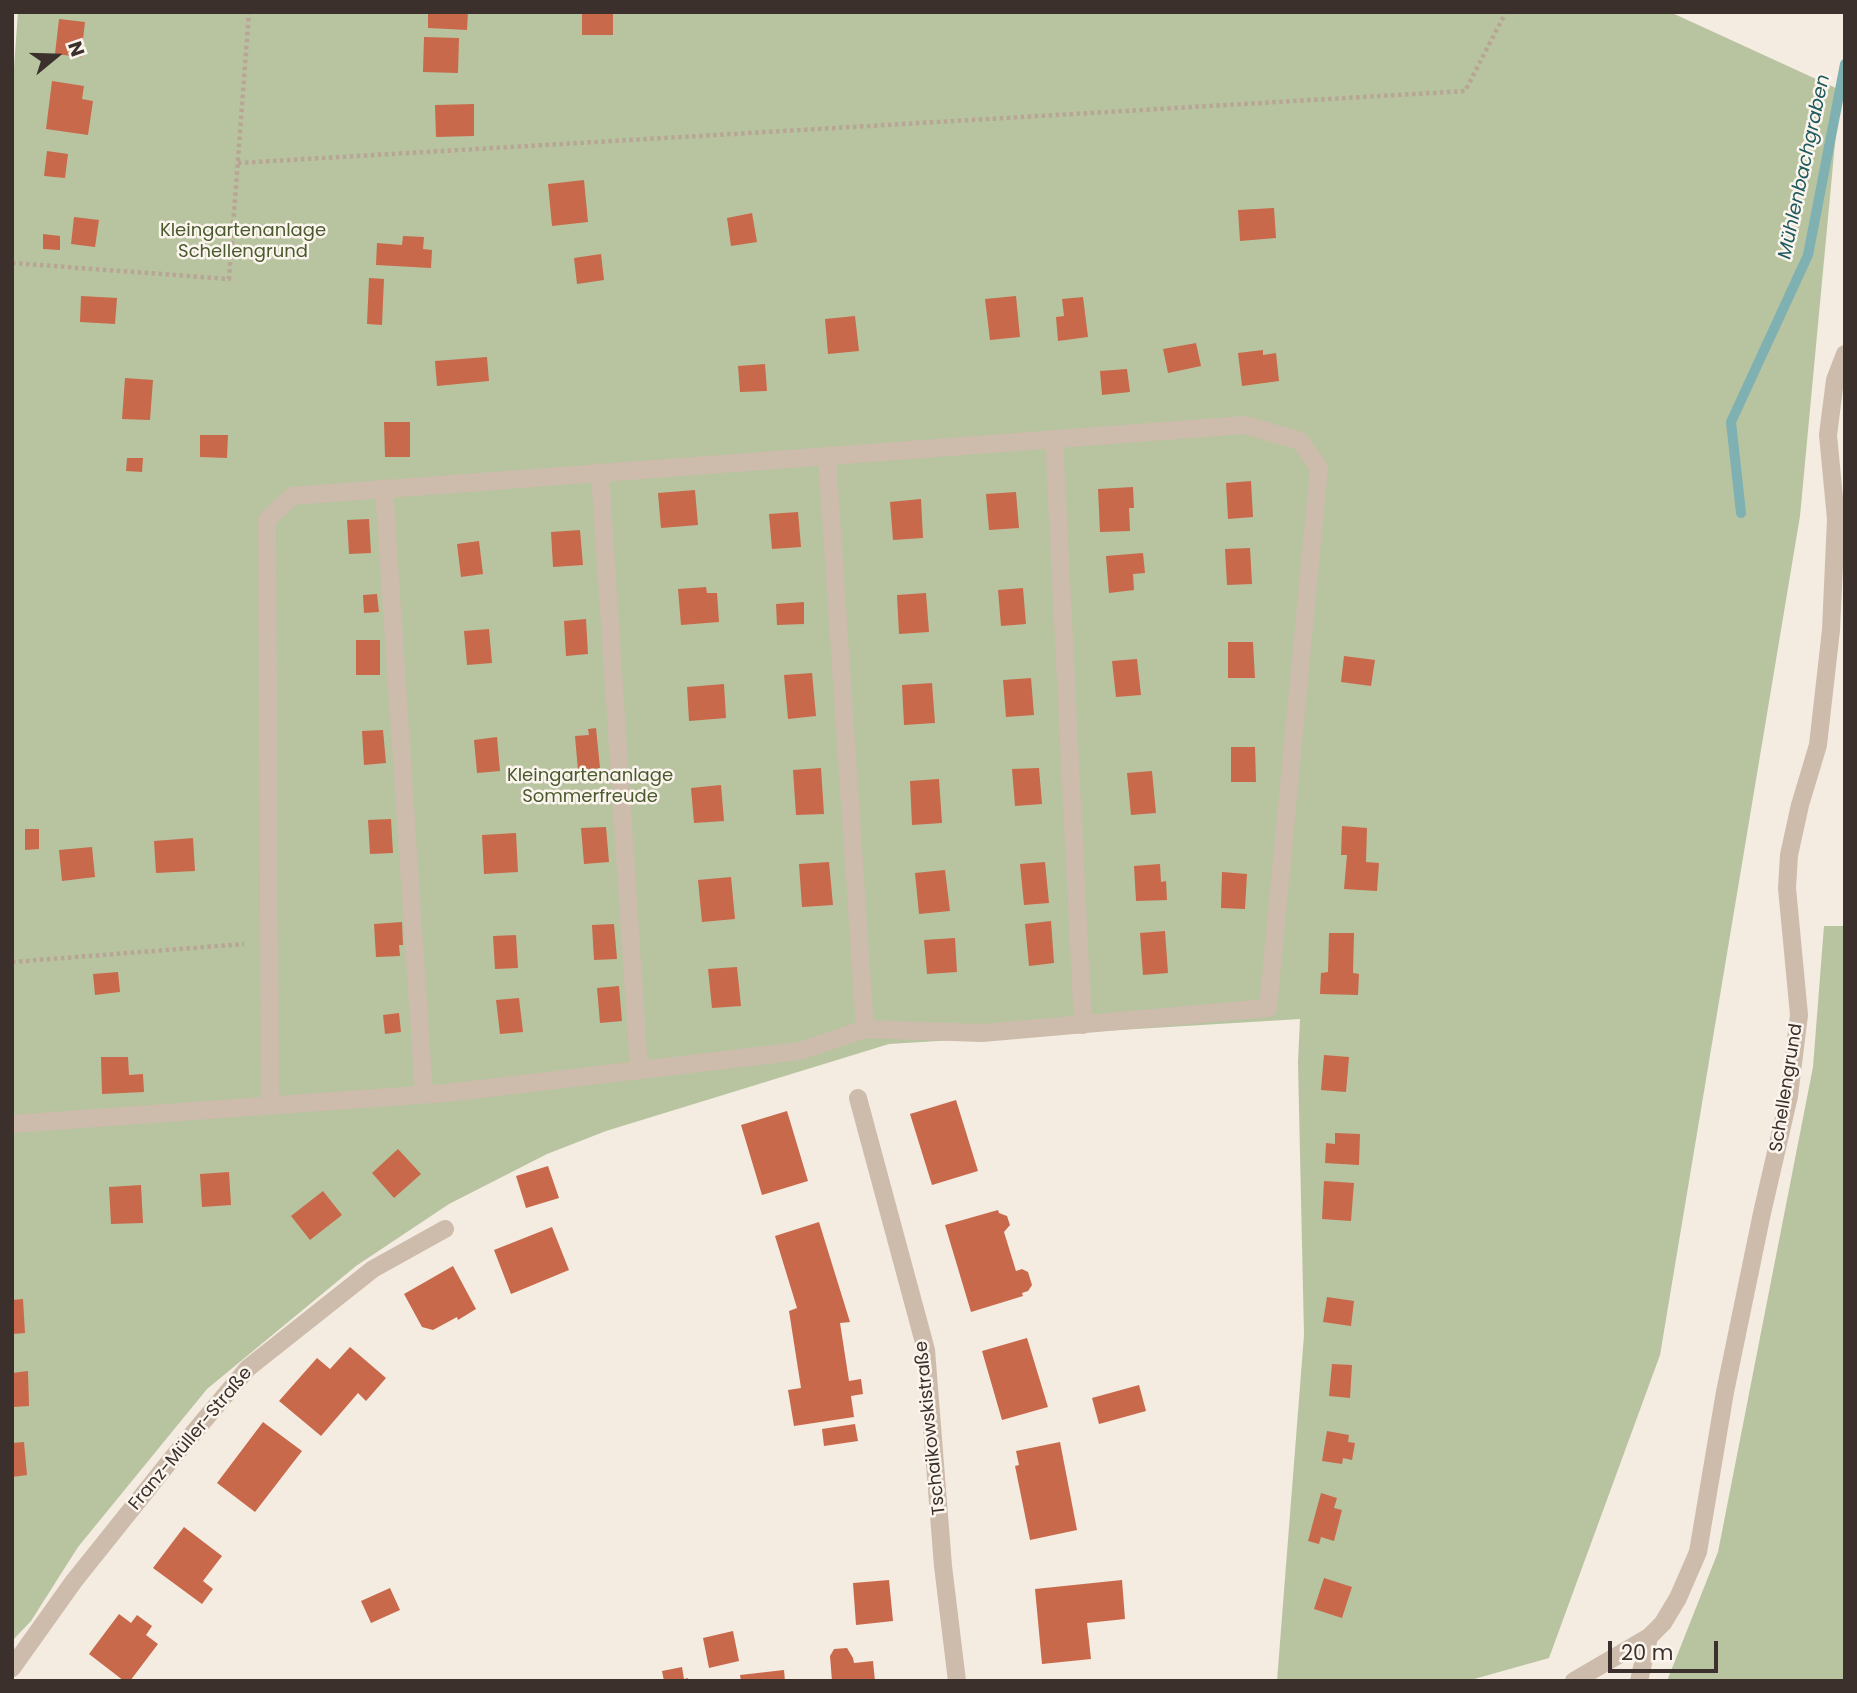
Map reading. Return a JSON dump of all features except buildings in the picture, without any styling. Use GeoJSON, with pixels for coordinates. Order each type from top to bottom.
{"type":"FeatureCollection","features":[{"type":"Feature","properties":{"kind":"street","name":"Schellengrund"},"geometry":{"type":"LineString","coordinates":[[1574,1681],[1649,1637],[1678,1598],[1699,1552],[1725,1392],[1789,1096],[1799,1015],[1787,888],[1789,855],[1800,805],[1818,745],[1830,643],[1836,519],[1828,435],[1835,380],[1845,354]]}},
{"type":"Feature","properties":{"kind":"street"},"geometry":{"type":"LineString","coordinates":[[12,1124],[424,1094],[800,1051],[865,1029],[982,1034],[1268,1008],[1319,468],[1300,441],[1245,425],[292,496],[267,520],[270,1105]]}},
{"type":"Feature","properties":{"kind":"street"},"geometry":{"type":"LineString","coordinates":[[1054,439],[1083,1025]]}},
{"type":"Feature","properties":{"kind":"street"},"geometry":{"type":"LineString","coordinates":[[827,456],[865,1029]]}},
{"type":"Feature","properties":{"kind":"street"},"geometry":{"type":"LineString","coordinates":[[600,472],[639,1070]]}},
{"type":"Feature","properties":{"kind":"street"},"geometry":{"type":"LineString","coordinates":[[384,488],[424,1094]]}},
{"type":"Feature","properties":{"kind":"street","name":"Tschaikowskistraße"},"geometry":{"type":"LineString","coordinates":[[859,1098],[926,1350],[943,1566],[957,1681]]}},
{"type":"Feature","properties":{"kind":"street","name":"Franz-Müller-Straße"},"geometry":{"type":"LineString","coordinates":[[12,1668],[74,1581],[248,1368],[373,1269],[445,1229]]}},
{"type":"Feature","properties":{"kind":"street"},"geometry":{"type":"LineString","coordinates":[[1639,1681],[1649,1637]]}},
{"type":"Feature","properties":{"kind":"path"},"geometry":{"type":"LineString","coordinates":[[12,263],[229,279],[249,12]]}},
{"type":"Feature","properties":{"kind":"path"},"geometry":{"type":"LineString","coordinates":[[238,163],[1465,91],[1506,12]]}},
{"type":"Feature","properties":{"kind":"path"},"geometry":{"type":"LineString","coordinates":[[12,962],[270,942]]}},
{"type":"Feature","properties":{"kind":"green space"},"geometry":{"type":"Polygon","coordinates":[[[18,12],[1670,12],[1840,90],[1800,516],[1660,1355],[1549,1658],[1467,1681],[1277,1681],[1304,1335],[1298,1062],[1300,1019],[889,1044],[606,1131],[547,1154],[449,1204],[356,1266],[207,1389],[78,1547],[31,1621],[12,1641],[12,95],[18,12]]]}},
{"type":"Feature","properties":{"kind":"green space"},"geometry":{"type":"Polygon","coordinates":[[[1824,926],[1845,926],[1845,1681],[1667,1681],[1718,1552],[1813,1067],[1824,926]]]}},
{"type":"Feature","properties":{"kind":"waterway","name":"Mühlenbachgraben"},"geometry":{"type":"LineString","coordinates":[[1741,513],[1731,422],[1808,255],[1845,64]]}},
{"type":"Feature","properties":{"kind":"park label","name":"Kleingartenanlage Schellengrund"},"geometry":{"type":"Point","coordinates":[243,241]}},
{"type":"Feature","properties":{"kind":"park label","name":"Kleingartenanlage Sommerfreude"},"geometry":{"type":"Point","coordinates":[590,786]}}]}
---
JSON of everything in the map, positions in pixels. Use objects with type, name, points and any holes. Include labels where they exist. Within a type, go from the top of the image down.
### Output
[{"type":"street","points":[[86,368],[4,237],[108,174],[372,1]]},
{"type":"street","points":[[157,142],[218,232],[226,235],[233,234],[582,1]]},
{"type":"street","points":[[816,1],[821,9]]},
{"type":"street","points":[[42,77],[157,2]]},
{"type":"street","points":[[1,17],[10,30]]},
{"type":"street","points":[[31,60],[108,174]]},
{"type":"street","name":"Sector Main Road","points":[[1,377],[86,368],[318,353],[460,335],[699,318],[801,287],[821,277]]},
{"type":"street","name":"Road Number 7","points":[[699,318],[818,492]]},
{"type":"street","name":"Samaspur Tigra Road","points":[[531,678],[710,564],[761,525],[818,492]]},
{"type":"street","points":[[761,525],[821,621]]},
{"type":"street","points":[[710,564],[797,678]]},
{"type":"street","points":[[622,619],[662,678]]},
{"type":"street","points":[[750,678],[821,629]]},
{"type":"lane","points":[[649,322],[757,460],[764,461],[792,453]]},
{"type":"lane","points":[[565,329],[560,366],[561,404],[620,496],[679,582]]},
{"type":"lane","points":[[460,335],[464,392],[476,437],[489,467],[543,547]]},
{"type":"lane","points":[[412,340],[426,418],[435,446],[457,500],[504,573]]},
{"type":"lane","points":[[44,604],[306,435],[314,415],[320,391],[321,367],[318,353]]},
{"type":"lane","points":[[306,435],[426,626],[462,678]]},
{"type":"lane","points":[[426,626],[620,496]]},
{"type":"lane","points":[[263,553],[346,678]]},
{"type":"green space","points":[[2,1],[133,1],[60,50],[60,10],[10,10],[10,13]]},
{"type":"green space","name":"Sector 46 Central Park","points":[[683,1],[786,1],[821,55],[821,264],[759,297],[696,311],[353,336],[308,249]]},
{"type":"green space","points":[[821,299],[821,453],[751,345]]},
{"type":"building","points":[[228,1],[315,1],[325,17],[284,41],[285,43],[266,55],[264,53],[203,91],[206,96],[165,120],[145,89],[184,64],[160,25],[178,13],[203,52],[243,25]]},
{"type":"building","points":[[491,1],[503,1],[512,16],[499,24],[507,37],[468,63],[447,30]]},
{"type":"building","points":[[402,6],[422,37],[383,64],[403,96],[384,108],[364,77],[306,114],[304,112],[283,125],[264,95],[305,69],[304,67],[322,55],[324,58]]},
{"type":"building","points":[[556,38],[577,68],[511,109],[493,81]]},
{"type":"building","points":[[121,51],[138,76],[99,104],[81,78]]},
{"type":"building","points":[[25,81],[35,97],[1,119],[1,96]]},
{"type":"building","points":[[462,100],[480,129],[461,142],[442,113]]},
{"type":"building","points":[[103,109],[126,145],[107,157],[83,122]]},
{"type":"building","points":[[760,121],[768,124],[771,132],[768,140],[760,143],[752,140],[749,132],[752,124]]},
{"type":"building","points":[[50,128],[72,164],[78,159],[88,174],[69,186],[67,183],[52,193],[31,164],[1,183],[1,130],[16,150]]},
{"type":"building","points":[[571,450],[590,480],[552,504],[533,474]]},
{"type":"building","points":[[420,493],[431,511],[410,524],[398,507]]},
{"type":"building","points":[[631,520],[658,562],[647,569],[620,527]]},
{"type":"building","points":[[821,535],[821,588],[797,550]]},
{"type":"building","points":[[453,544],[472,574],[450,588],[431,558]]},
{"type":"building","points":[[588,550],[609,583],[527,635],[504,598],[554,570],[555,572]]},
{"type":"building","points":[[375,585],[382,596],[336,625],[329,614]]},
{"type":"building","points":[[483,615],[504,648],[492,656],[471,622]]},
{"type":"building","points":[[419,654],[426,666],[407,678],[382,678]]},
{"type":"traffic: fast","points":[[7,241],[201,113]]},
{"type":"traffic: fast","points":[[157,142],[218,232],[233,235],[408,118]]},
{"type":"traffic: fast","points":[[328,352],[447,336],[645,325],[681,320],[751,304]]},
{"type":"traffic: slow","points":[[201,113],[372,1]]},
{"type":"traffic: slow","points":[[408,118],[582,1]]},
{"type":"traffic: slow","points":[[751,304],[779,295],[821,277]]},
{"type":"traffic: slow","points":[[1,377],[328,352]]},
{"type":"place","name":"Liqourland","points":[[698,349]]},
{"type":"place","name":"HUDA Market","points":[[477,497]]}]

**EXERCISE:** Check the records above and copy each line that has the string "with".

**TASK RESPONSE:**
Map reading. Return a JSON dump of all features except buildings in the picture, without any styling. Use GeoJSON, with pixels for coordinates. Order each type from top to bottom.
JSON of everything in the map, positions in pixels. Use objects with type, name, points and any holes. Include labels where they exist. Within a type, go from the top of the image down.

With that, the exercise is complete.